The chip that created the camera phone, one of the most widely used technologies in the world, got its start because of an outer space mission. Even though it didn’t get to go.
In the 1990s, NASA sought smaller and lighter ways to send camera technology into space to take pictures of the solar system. Researchers at the Jet Propulsion Laboratory, which Caltech manages for NASA, had a spark of inspiration. A team led by Eric Fossum, now a professor at Dartmouth College, invented the CMOS image sensor, the “camera on a chip” behind the proliferation of digital photos and videos that fill up our world.

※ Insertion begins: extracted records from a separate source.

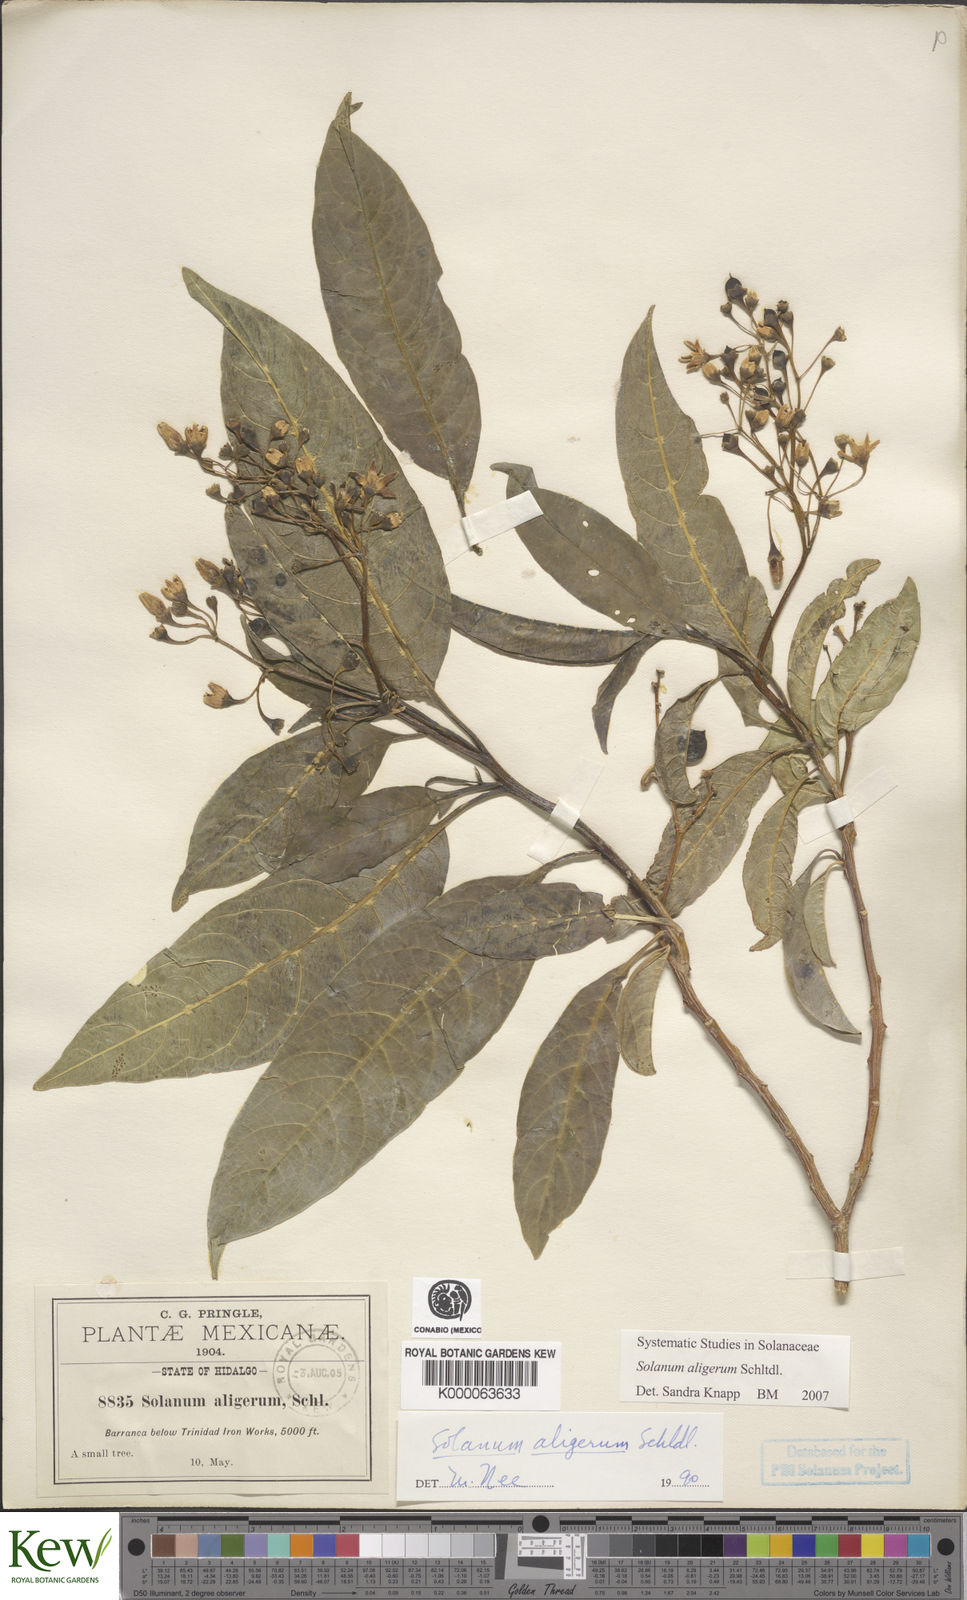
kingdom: Plantae
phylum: Tracheophyta
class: Magnoliopsida
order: Solanales
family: Solanaceae
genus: Solanum
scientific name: Solanum aligerum
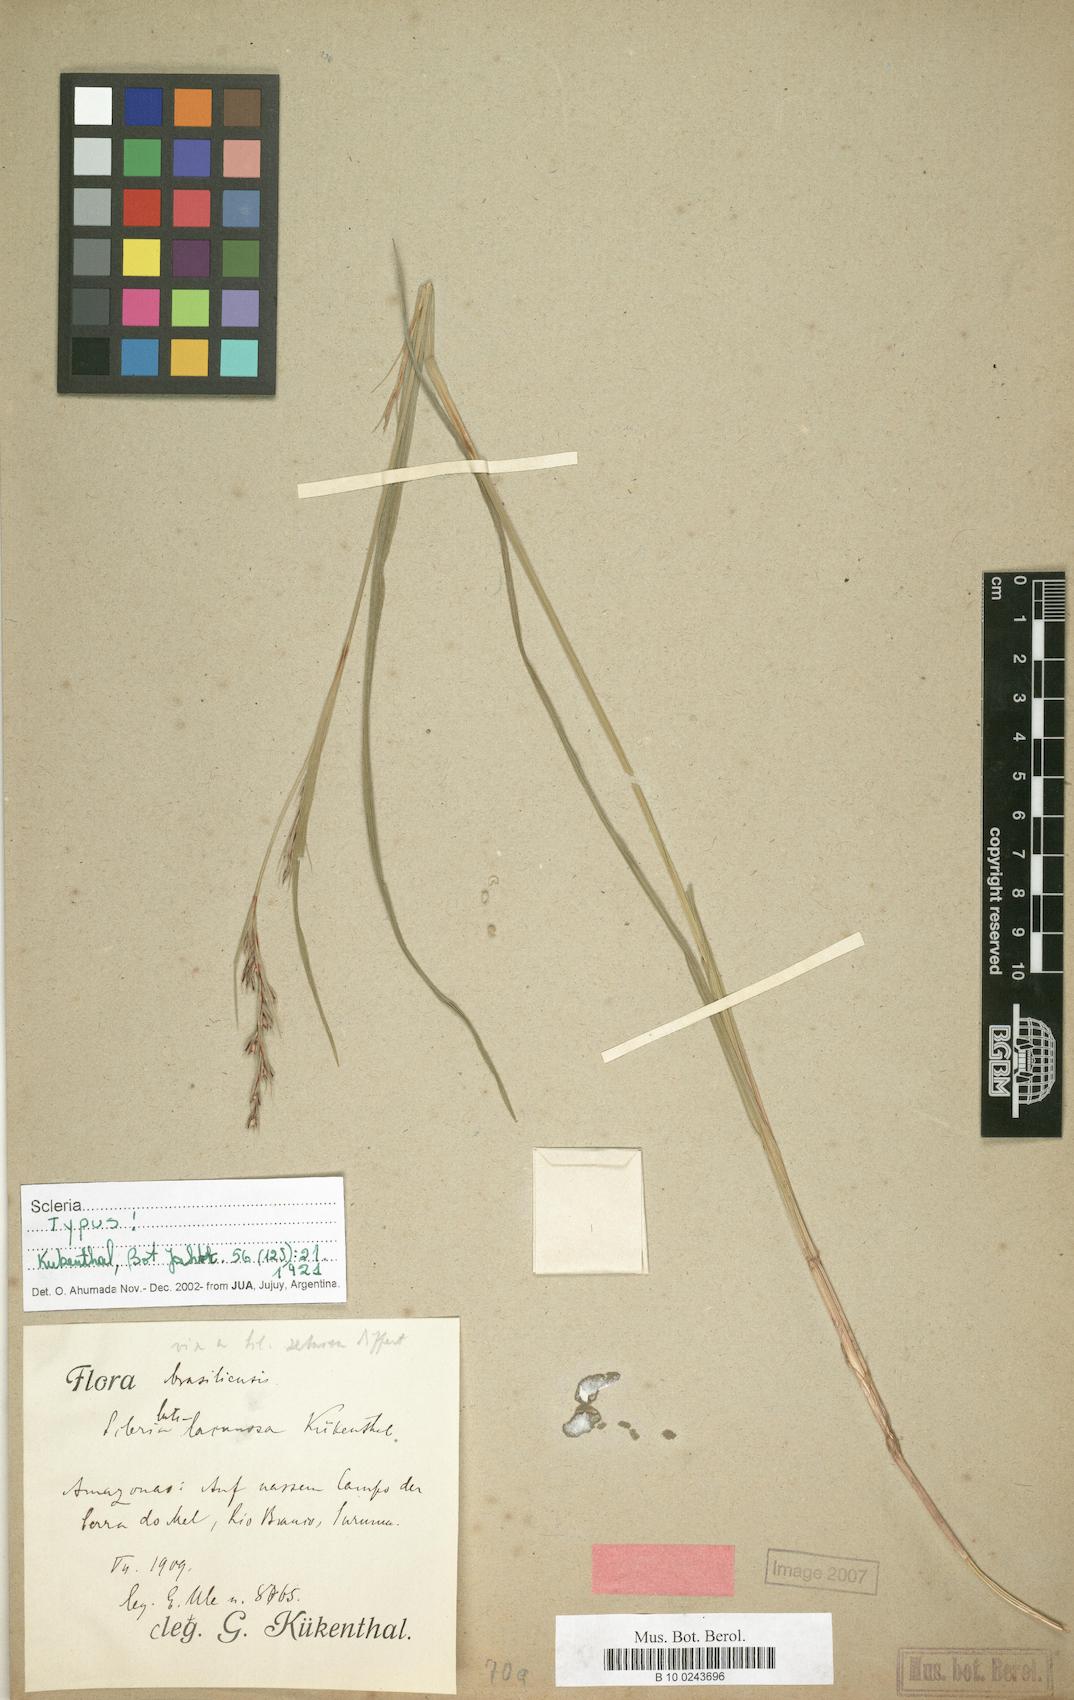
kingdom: Plantae
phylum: Tracheophyta
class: Liliopsida
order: Poales
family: Cyperaceae
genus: Scleria
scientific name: Scleria muehlenbergii
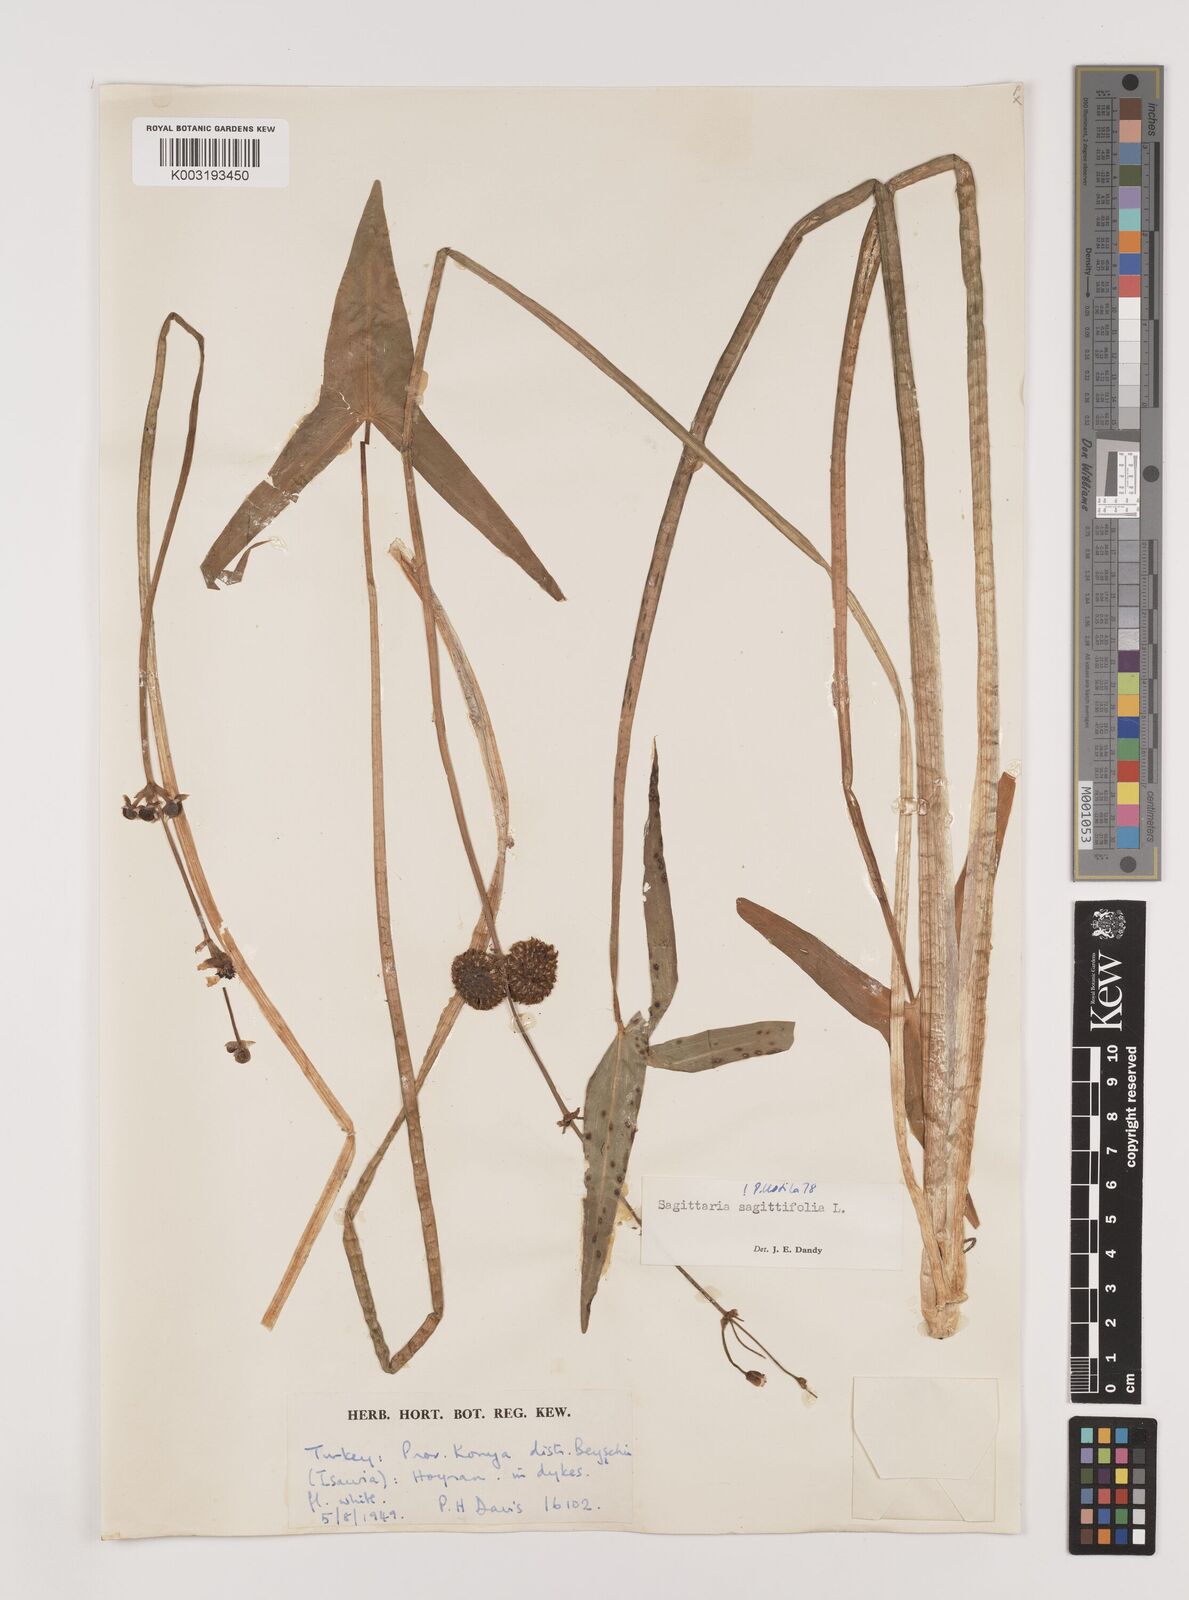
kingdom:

The video above, the first in a series on tech transfer produced by Caltech’s Office of Technology Transfer and Corporate Partnerships (OTTCP), outlines how the JPL invention changed the world through the power of tech transfer. The NASA mission for which Fossum and company developed the chip—the Cassini-Huygens project that sent back unprecedented imagery of Saturn and its moons—chose older and more proven cameras instead of the CMOS sensor. But the chip found its way into the corporate world and then our everyday lives. It powered the first webcams that led to our era of videoconferencing, for example.
Eventually, after the invention had led to camera phones and created whole new industries, it would go to space after all. NASA projects like the Mars rovers now use CMOS technology to send back pictures of other worlds in awesome detail.